Горько усмехнувшись, государь Рязани с издевкой в голосе ответил:
– И что же хочешь тем сказать? Что вместо брани с погаными мне воев отвести вглубь земель своих? Тех самых воев, что пришли сюда по моему зову, чтобы защитить отчизну от ворога?! Подумай сам, Всеволод Михайлович, могу ли я отступить хоть до той же Рязани и в осаду сесть со всем войском, покуда враг княжество разоряет беззащитное?
Однако князь Пронский не смутился речами Юрия Ингваревича и веско произнес:
– Ежели ты положишь всю рать на границе, то княжество так или иначе падет, и никто уже не сможет защитить людей! Нам хотя бы помощи владимирской дождаться…
– Да неужто?! Но это мы еще посмотрим, падет моя рать али нет! А помощи от Юрия Всеволодовича не жди – голубь от верного человека так и не прилетел с известием о согласии князя Владимирского нам на помощь прийти. Послы же татарские и вовсе заявили, что Юрий Всеволодович теперь их союзник!

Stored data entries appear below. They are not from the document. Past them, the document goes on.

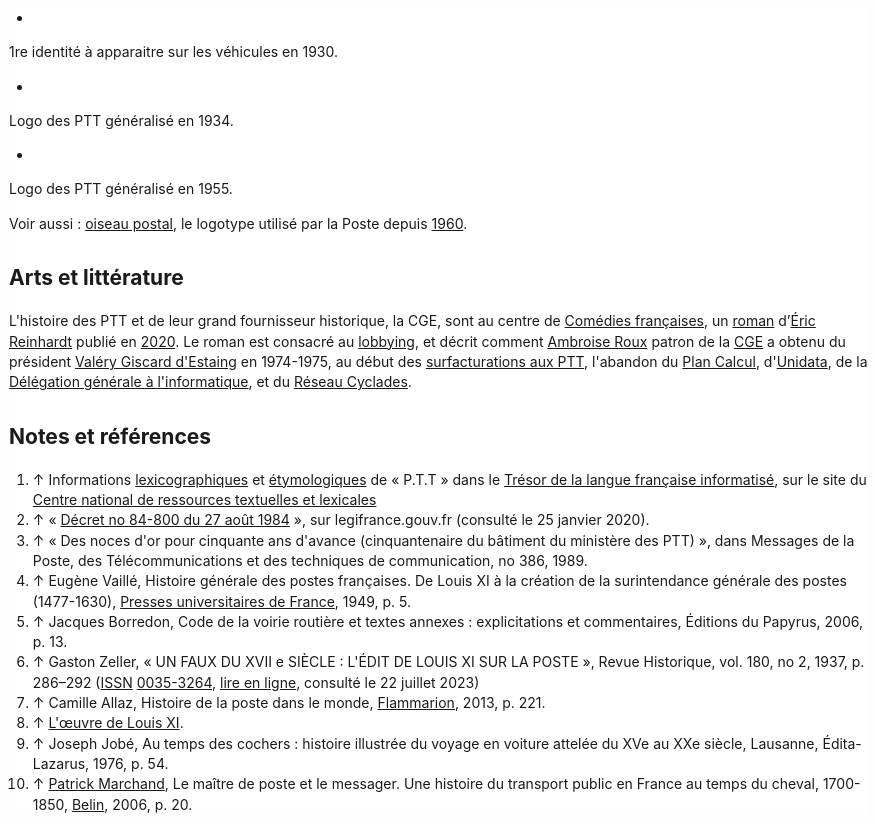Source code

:   * [](/wiki/Fichier:PTT_1930_logo.png "1re identité à apparaitre sur les véhicules en 1930.")

1re identité à apparaitre sur les véhicules en 1930.

  * [](/wiki/Fichier:PTT_1934_logo.png "Logo des PTT généralisé en 1934.")

Logo des PTT généralisé en 1934.

  * [](/wiki/Fichier:PTT_1955_logo.png "Logo des PTT généralisé en 1955.")

Logo des PTT généralisé en 1955.

Voir aussi : [oiseau postal](/wiki/Oiseau_postal "Oiseau postal"), le logotype
utilisé par la Poste depuis [1960](/wiki/1960 "1960").

## Arts et littérature

L'histoire des PTT et de leur grand fournisseur historique, la CGE, sont au
centre de [Comédies françaises](/wiki/Com%C3%A9dies_fran%C3%A7aises_\(roman\)
"Comédies françaises \(roman\)"), un [roman](/wiki/Roman_\(litt%C3%A9rature\)
"Roman \(littérature\)") d’[Éric Reinhardt](/wiki/%C3%89ric_Reinhardt "Éric
Reinhardt") publié en [2020](/wiki/2020_en_litt%C3%A9rature "2020 en
littérature"). Le roman est consacré au [lobbying](/wiki/Lobbying "Lobbying"),
et décrit comment [Ambroise Roux](/wiki/Ambroise_Roux "Ambroise Roux") patron
de la [CGE](/wiki/Compagnie_g%C3%A9n%C3%A9rale_d%27%C3%A9lectricit%C3%A9
"Compagnie générale d'électricité") a obtenu du président [Valéry Giscard
d'Estaing](/wiki/Val%C3%A9ry_Giscard_d%27Estaing "Valéry Giscard d'Estaing")
en 1974-1975, au début des [surfacturations aux
PTT](/wiki/Affaire_des_surfacturations_%C3%A0_France_T%C3%A9l%C3%A9com
"Affaire des surfacturations à France Télécom"), l'abandon du [Plan
Calcul](/wiki/Plan_Calcul "Plan Calcul"), d'[Unidata](/wiki/Unidata
"Unidata"), de la [Délégation générale à
l'informatique](/wiki/D%C3%A9l%C3%A9gation_g%C3%A9n%C3%A9rale_%C3%A0_l%27informatique
"Délégation générale à l'informatique"), et du [Réseau
Cyclades](/wiki/Cyclades_\(r%C3%A9seau\) "Cyclades \(réseau\)").

## Notes et références

  1. ↑ Informations [lexicographiques](http://www.cnrtl.fr/lexicographie/P.T.T/0) et [étymologiques](http://www.cnrtl.fr/etymologie/P.T.T/0) de « P.T.T » dans le [Trésor de la langue française informatisé](/wiki/Tr%C3%A9sor_de_la_langue_fran%C3%A7aise_informatis%C3%A9 "Trésor de la langue française informatisé"), sur le site du [Centre national de ressources textuelles et lexicales](/wiki/Centre_national_de_ressources_textuelles_et_lexicales "Centre national de ressources textuelles et lexicales")
  2. ↑ « [Décret no 84-800 du 27 août 1984](https://www.legifrance.gouv.fr/affichTexte.do?cidTexte=JORFTEXT000000689726) », sur legifrance.gouv.fr (consulté le 25 janvier 2020).
  3. ↑ « Des noces d'or pour cinquante ans d'avance (cinquantenaire du bâtiment du ministère des PTT) », dans Messages de la Poste, des Télécommunications et des techniques de communication, no 386, 1989.
  4. ↑ Eugène Vaillé, Histoire générale des postes françaises. De Louis XI à la création de la surintendance générale des postes (1477-1630), [Presses universitaires de France](/wiki/Presses_universitaires_de_France "Presses universitaires de France"), 1949, p. 5.
  5. ↑ Jacques Borredon, Code de la voirie routière et textes annexes : explicitations et commentaires, Éditions du Papyrus, 2006, p. 13.
  6. ↑ Gaston Zeller, « UN FAUX DU XVII e SIÈCLE : L'ÉDIT DE LOUIS XI SUR LA POSTE », Revue Historique, vol. 180, no 2,‎ 1937, p. 286–292 ([ISSN](/wiki/International_Standard_Serial_Number "International Standard Serial Number") [0035-3264](https://portal.issn.org/resource/issn/0035-3264), [lire en ligne](https://www.jstor.org/stable/40946919), consulté le 22 juillet 2023)
  7. ↑ Camille Allaz, Histoire de la poste dans le monde, [Flammarion](/wiki/Groupe_Flammarion "Groupe Flammarion"), 2013, p. 221.
  8. ↑ [L'œuvre de Louis XI](http://www.histoire-france.net/moyen/louis11.html).
  9. ↑ Joseph Jobé, Au temps des cochers : histoire illustrée du voyage en voiture attelée du XVe au XXe siècle, Lausanne, Édita-Lazarus, 1976, p. 54.
  10. ↑ [Patrick Marchand](/wiki/Patrick_Marchand "Patrick Marchand"), Le maître de poste et le messager. Une histoire du transport public en France au temps du cheval, 1700-1850, [Belin](/wiki/Belin_%C3%A9diteur "Belin éditeur"), 2006, p. 20.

Храбрится потерявший сына отец, ярится, жаждет силой помериться ратной с погаными – то понятно Всеволоду Михайловичу, понятно как отцу. Но не как князю, за людей своих перед Богом ответственному!
– Татары много чего могли сказать, да и мы разве сами данниками Батыя не назвались? А голубь – тварь Божья, мог и не долететь, мало ли в лесах наших птиц хищных?! Глупо, Юрий Ингваревич, принимать бой в одиночку! Ведь на одного нашего ратника приходится семеро татар! Погибнет рать без толку, даже если вдвое больше поганых истребим, даже втрое! И тогда уже вся земля Рязанская, да Пронская, да Муромская запылает, некому будет Батыя остановить!
Впервые за все время разговора в глазах Юрия Ингваревича проявился интерес:
– Откуда же тебе известно про семерых на одного?
Всеволод Михайлович ответил прямо, не таясь:
– Прибыли сегодня ко мне вои елецкой сторожи. Они боярину твоему, Евпатию Коловрату, в степи полоняника добыли да про число орды вражьей все выведали. О том и сам Коловрат написал в грамоте!
Однако же князь Рязанский последним словам всерьез удивился, нехорошо так удивился:
– Это ж надо, а?! Мы, значит, сколько разъездов татарских тайком перехватили, с посольством сына моего дружинников верных отправили, чтобы выведали они число поганых, да так его никто точно и не разузнал. А тут вдруг вои сторожи елецкой взяли языка, да он им все и выложил! И боярин Коловрат, вместо того чтобы мне тут же послание написать да воев с ним отправить, отправил его тебе?! С каких пор ты, Всеволод Михайлович, Елец в вотчину получил, воями его распоряжаешься, что они тебя за старшего чтят?!
Князь Пронский несколько смутился, после чего ответил:
– Не мне. Сыну моему, Михаилу, Евпатий грамотку послал.
Юрий Ингваревич тут и вовсе рассмеялся, правда, невесело как-то, а жестко, зло:
– Ха-ха-ха-ха! Вот, значит, даже как! Ну-ка, приведи ко мне воев сторожи, грамотку от Коловрата принеси, а я воеводу Елецкого покличу. Очень уж интересно мне потолковать с ними лицом к лицу!
…Пришел я в себя от ушата ледяной воды, вылитого на лицо. И еще не успел даже осознать, что происходит, как меня тут же отвязали от коновязи (и как я успел сюда попасть-то?!) да, закинув на спину коня, перед седлом всадника, повезли в неизвестном направлении.
Все мои попытки заговорить с наездником из числа дружинников пронских обернулись прахом, столкнувшись со стеной презрительного равнодушия! Однако чем дольше мы находились в пути, тем богаче были палатки и шатры воинские, встречающиеся нам на пути, а когда конь подо мной, наконец, остановился, я увидел роскошный, расшитый позолотой шатер, стоящий на возвышении отдельно от прочих. Покруче будет, чем у Всеволода Михайловича!